• **ТЕКСТ ДОКУМЕНТА**
----------------------------------------

Пример Хакни оказался заразителен, и вскоре, в 1974 г. последовал Жилищный Акт, переориентировавший бюджетные ассигнования на «мягкую» реконструкцию городов. В Ливерпуле с будущими квартиросъемщиками не только советовались, как это делал Хакни. Здесь рискнули перевернуть весь процесс: при мягкой поддержке профессионалов-консультантов люди сами выбирали архитектора, участок, определяли его детальную планировку, планы домов и их фасады, вплоть до цвета кирпича. Главное, на чем настаивали люди, чтобы их дома не были похожи на то, что до этого времени строил Городской Совет. Естественно, все это делалось с прямым включением группы молодых архитекторов, но результирующее решение – скромный, но очень уютный квартал из малоэтажных домов – было достигнуто совместно.
Движение набирало силу, и к концу столетия только в Британии в него включились около четырех тысяч молодых профессионалов – «политическая архитектура постиндустриальной эпохи», как определял ее Хакни, стала фактом, закрепленным учреждением «Группы коммунальной архитектуры» в составе Королевского института британских архитекторов. В странах Северной Европы, в развивающихся странах и, отчасти, в США «коммунальная архитектура» заняла хотя и небольшую по объему, но заметную позицию, тем не менее, генеральная линия, утвердившаяся в Америке и оказывающая огромное влияние на весь мир, вела в ином направлении.

----------------------------------------

• **СТРОКИ НАБОРА ДАННЫХ**

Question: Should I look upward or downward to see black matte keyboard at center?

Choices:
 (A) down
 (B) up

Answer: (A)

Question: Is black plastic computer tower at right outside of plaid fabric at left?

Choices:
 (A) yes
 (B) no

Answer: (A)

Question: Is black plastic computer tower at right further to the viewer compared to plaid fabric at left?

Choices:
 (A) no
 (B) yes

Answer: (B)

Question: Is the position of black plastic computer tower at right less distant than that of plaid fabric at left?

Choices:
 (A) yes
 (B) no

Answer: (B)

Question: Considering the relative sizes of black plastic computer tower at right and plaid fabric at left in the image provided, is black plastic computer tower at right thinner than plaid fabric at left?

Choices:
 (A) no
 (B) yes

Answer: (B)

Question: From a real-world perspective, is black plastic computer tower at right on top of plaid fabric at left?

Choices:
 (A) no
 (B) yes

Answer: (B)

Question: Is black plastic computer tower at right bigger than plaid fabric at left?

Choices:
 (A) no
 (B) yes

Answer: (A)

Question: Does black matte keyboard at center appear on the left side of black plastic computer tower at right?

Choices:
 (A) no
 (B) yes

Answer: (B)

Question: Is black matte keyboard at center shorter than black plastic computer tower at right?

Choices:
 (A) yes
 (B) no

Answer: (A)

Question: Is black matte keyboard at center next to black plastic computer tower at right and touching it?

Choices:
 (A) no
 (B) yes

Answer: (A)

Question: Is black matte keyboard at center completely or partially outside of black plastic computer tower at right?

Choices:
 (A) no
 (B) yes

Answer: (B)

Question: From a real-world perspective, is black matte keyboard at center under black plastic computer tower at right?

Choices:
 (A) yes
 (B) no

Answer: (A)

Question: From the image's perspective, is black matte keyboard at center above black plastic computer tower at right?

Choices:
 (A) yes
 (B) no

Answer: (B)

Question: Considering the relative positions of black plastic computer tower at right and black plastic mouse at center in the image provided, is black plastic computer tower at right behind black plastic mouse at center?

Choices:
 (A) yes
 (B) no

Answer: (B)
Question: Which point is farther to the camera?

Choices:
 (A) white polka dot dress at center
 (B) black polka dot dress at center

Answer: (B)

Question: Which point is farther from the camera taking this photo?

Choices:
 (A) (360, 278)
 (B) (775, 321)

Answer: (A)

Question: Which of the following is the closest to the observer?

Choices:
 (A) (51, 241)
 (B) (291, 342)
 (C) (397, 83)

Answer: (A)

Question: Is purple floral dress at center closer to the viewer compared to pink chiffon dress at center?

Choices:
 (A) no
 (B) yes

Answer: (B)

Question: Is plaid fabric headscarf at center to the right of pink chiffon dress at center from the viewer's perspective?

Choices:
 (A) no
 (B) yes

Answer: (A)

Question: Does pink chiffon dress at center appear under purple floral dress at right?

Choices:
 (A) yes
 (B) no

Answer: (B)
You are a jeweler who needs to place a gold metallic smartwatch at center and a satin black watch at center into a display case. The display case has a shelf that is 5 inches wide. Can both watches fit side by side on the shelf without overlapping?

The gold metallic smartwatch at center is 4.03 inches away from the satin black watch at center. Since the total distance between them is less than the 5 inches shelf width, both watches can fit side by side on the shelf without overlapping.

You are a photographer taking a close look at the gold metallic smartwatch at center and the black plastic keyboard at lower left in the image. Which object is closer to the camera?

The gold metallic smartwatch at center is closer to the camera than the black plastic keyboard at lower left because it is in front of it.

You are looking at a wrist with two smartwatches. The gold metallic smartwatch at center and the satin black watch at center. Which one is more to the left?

----------------------------------------

• **ВОПРОСЫ**
**1.** Какой закон, согласно тексту о коммунальной архитектуре, был принят в 1974 г.?
**2.** Определите, соответствуют ли тексту о коммунальной архитектуре следующие утверждения:
(a) В Ливерпуле люди сами выбирали архитектора.
(b) Жители хотели, чтобы их дома походили на постройки Городского Совета.
(c) К концу столетия в Британии в движение включились около сорока тысяч молодых профессионалов.
Для каждого ответьте «да» или «нет» и приведите решающие слова текста.
**3.** Перескажите в виде списка абзац текста о коммунальной архитектуре, начинающийся словами «Движение набирало силу», сохранив основные факты.

• **ОТВЕТЫ**
**1.** Жилищный Акт, переориентировавший бюджетные ассигнования на «мягкую» реконструкцию городов.

**2.**
(a) Да: «люди сами выбирали архитектора, участок».
(b) Нет: «чтобы их дома не были похожи на то, что до этого времени строил Городской Совет».
(c) Нет: «около четырех тысяч молодых профессионалов».

**3.**
- К концу столетия только в Британии в движение включились около четырех тысяч молодых профессионалов.
- Хакни называл ее «политической архитектурой постиндустриальной эпохи». Это направление закрепили учреждением «Группы коммунальной архитектуры» в составе Королевского института британских архитекторов.
- В странах Северной Европы, в развивающихся странах и отчасти в США «коммунальная архитектура» заняла небольшую, но заметную позицию.
- Генеральная линия, утвердившаяся в Америке и оказывающая огромное влияние на весь мир, вела в ином направлении.